▶ **AIM OF THE EXERCISE**: What you return should be each line of the data containing the string "installed".

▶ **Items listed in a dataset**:
* * * *
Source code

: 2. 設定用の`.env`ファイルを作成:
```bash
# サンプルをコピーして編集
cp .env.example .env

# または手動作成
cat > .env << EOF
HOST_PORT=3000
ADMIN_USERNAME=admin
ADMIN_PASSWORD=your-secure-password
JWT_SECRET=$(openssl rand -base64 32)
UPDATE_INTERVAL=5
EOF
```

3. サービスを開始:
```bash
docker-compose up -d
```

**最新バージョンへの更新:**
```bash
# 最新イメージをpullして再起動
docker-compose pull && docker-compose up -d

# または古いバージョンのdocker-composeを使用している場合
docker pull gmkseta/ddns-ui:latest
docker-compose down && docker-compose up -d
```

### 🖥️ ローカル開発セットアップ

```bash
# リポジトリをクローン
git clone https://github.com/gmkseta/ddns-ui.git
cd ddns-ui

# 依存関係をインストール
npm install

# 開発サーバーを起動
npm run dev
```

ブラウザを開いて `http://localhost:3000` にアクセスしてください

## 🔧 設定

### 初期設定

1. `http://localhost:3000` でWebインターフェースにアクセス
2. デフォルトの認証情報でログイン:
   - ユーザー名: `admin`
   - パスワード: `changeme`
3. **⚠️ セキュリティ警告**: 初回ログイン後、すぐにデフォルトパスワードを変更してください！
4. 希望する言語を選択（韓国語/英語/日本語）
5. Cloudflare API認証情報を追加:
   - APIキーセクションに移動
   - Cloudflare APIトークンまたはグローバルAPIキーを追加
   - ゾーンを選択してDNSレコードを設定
* * * *
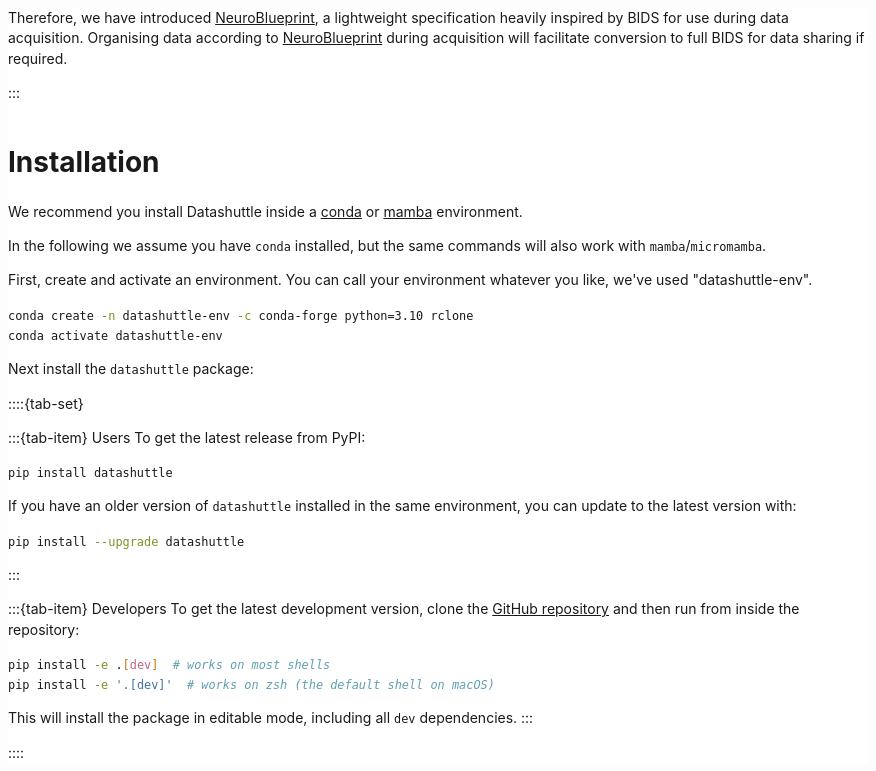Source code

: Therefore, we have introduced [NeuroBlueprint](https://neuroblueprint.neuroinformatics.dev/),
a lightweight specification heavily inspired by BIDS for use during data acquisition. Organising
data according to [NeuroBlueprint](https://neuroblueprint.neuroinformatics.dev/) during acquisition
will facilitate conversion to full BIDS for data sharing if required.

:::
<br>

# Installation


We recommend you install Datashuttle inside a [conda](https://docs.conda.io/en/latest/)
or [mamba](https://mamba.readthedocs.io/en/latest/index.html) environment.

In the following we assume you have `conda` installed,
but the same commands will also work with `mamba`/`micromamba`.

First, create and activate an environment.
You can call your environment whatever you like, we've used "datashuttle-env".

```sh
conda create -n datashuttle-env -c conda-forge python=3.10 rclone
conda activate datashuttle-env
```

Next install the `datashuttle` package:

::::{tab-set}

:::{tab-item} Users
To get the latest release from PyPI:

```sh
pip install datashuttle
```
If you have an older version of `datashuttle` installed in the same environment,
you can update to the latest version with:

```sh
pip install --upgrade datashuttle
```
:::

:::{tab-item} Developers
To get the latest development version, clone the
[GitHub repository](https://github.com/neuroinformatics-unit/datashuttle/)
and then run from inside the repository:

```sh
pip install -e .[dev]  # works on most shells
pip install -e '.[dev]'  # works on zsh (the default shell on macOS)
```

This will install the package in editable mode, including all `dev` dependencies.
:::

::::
* * * *
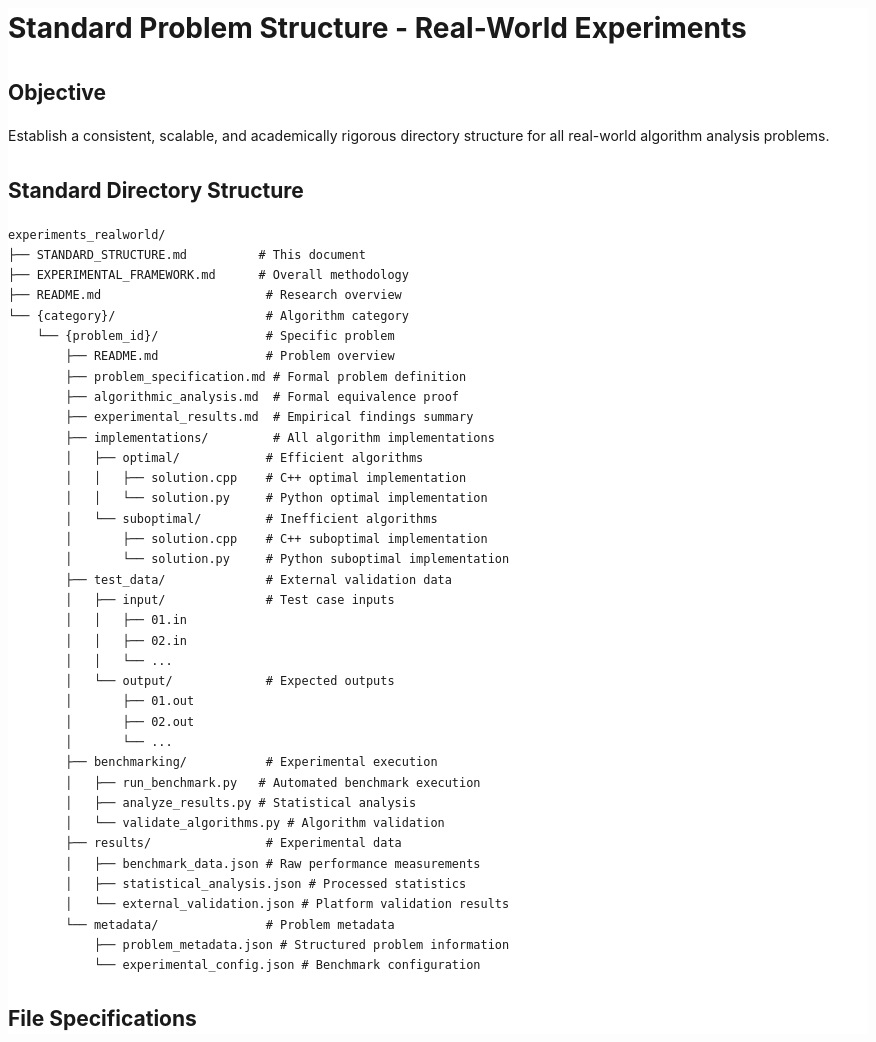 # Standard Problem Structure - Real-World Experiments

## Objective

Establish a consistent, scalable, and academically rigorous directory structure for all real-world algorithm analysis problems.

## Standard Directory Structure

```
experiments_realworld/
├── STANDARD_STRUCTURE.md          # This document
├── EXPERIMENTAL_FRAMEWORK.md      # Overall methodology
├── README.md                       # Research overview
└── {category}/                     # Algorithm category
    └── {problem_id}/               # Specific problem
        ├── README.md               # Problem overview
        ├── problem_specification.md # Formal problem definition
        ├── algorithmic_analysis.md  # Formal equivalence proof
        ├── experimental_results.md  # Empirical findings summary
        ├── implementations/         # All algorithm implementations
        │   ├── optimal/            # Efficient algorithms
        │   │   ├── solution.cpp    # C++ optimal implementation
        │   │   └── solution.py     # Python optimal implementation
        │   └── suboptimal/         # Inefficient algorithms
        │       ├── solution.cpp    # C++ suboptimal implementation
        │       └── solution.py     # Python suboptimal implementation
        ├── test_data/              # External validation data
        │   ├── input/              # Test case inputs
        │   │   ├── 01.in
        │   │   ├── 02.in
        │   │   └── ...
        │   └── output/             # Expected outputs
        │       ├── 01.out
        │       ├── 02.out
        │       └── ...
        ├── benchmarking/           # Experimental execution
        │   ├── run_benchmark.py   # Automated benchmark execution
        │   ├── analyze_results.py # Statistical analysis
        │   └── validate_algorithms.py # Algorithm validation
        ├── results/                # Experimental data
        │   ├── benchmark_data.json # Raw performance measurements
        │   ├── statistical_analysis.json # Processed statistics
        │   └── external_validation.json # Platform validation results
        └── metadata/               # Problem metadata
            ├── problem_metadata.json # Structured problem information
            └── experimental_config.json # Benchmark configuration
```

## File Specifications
* * * *
▶ **SOLUTION TO THIS TASK**:
In the following we assume you have `conda` installed,
If you have an older version of `datashuttle` installed in the same environment,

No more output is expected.